The Future by Naomi Alderman is a good read. Although promoted as such and trying hard to be, it is not, however, a book providing insightful commentary on the world of big tech (and big tech super-executives) - too predictable are many of the key characters and their behavior (although not the ultimate resolution of the story).
Naomi Alderman rose to fame with her 2017 novel “The Power”, a book based on the premise that girls all over the world were developing an ability to generate electricity and projecting their new-found power to hurt or to kill men (and the subsequent changes this brings to the world).
True to form, The Future is again a book with a strong female (and diverse) cast. And those seemingly on top of the world - the big tech moguls (including a woman) exhibit a surprising lack of agency. Who run the world? It’s not just girls, but it isn’t the tech titans either in this story.
In The Future, a group of tech billionaires is so worried about the future of the world which “is at a tipping point, ripe for salvation or destruction” that they spent vast fortunes not on saving the world but on ensuring their survival in the face of whatever apocalypse might hit them. Escape plans, early warning systems, bunkers, and military grade equipment are all meant to provide them a way to maintain their life and their lifestyle even if the world around them might no longer exist. (And yes, none of this is new: The premise of this novel feels like it was pieced together from news articles about billionaire bunkers.)

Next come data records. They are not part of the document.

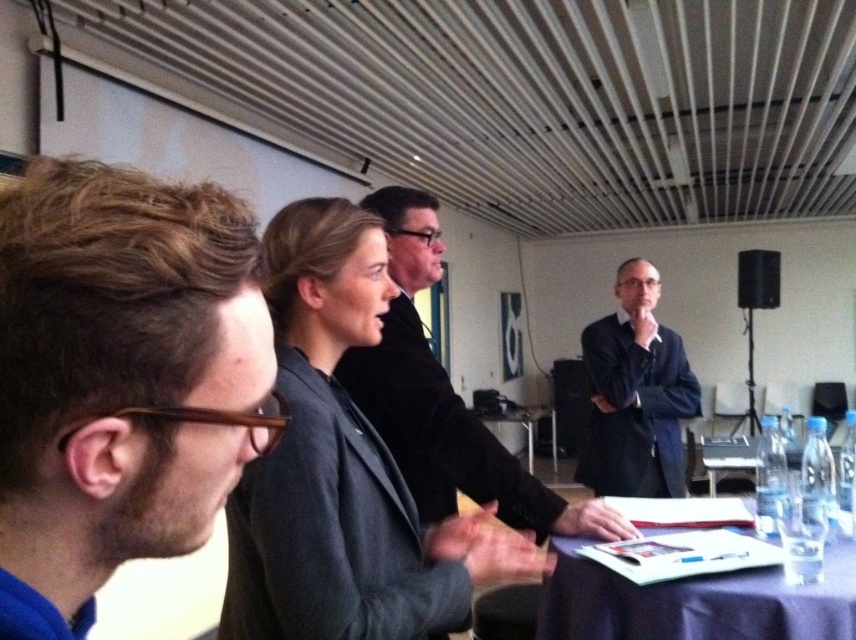
Question: Considering the real-world distances, which object is closest to the clear plastic bottles at lower right?

Choices:
 (A) dark gray fabric business suit at center
 (B) brown hair at left
 (C) dark gray woolen blazer at center
 (D) dark blue fabric coat at center

Answer: (D)

Question: Is brown hair at left above purple fabric table at lower right?

Choices:
 (A) no
 (B) yes

Answer: (B)

Question: Can you confirm if dark gray woolen blazer at center is positioned above clear plastic bottles at lower right?

Choices:
 (A) yes
 (B) no

Answer: (A)

Question: Can you confirm if dark gray fabric business suit at center is smaller than dark wood table at center?

Choices:
 (A) no
 (B) yes

Answer: (B)

Question: Which point is closer to the camera?

Choices:
 (A) (741, 458)
 (B) (97, 371)

Answer: (B)

Question: Which point is closer to the camera taking this photo?

Choices:
 (A) (260, 516)
 (B) (648, 604)

Answer: (A)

On the other end of the income spectrum, we have Lai Zhen, a survival influencer, making a living peddling much cheaper get-away and survival equipment to her followers.
Their worlds meet, when Lai Zhen connects with Martha Einkorn, assistant and close confidant of a leading tech executive, and their stories remain connected when Lai Zhen barely survives an attempt on heri life by religious fanatics and when - a few months later - the world appears to end and events accelerate.
To be fair, I enjoyed reading the book. It most definitely wasn’t boring. But then, it felt like the book didn’t fully deliver on its promise. It was trying hard to be a story about tech bros ruling the world while ignoring its catastrophic demise. It was trying to shine a light on the downsides of social media (is that still needed in 2024)? And Alderman worked hard to create space in the book for all the material she must have thoroughly researched: Drones, AI, refugee camps and climate change, the takeover of Hong Kong by China, religion (old testament!), and cults, tech moguls building end of days shelters, and humanity’s plight after becoming farmers (we have all read Sapiens by now - no need to walk us through this part again). It is all there. And yet, a lot of times it just feels like Alderman is packing too much into the story, trying to make a moralizing point (and always keeping alive the techno-enthusiastic idea that a handful of people can change the world).
And then we have the ending. As far as surprising plot twists go, this was quite something. And it was too much. I really don’t want to spoil too much, but there is a surprising plot twist and there is outright deception. Finishing The Future, I felt deceived.
Again, if you just want to have an entertaining read, The Future is a fine book (just skim over some of the Reddit forum transcripts). But don’t expect more than that.